A mite specialist from Queensland Museum, who is part of the project team, is tasked with identifying predatory mites collected from commercial orchards and confirming the species of pest mite in WA currently regarded as six-spotted mite through morphological and molecular data.
Confirmed identification of the local pest species will help in determining management options, particularly the use of predatory mites, as they can be species specific. Background Six-spotted mite is native to central America and was first recorded in WA in 1986 on avocado seedlings from eastern Australia. The pest has particularly affected avocado orchards located in the Pemberton / Manjimup area of the South West region, causing economically significant damage.
While present in eastern Australia, it is not considered a pest of avocado there. It is, however, a pest of avocado in New Zealand and California, United States.
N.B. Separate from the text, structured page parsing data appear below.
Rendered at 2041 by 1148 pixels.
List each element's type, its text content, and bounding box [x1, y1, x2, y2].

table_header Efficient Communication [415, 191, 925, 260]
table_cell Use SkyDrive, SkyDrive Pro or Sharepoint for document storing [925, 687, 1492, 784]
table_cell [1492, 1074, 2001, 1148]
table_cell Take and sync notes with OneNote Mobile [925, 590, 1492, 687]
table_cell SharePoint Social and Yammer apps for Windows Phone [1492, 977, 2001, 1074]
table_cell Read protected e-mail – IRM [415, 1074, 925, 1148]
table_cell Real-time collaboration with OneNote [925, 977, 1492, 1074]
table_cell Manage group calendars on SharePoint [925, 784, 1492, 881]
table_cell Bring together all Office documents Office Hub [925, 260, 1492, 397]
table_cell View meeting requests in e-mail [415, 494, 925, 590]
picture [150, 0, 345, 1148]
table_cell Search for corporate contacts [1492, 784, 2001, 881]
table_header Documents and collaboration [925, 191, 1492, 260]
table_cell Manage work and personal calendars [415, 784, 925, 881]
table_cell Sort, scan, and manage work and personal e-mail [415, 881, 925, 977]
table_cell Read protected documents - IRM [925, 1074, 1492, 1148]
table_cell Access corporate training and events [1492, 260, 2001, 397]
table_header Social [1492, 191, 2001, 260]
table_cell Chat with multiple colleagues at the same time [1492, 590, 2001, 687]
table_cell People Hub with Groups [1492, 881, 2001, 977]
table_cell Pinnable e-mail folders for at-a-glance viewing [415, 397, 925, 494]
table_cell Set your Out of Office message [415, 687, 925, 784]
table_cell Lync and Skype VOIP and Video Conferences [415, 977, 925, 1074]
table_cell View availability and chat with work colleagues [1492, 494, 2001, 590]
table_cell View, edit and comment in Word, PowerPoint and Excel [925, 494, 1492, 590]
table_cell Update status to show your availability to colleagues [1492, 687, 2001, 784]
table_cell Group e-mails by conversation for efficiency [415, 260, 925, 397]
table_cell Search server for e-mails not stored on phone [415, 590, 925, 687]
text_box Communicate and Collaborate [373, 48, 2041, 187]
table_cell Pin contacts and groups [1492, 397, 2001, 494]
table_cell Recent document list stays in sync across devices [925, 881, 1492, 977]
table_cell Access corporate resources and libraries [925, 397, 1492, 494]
Even low numbers of the mite in avocado orchards can lead to defoliation of trees, which has flow on impacts including exposure of fruit or sunburn and a subsequent downgrade in quality and price received, or earlier than scheduled picking of fruit to prevent sunburn. When many trees are defoliated and fruit is harvested, the result is a potential glut of fruit on the market instead of the preferred steady supply that meets grower needs and market demand. Avocado industry in Western Australia Growth in avocado production and a jump in prices in recent years underpinned a 780 per cent increase in the value of this sector in WA, which is now valued at about $200 million annually and represents about 40 per cent of WA’s total fruit crop by value. The volume of the avocado crop is now comparable with apple production, which is the State’s largest fruit crop by quantity. The bulk of the value in the avocado sector remains in the Australian domestic market, with export sales making up just 4 per cent of WA’s total overseas fruit sales value.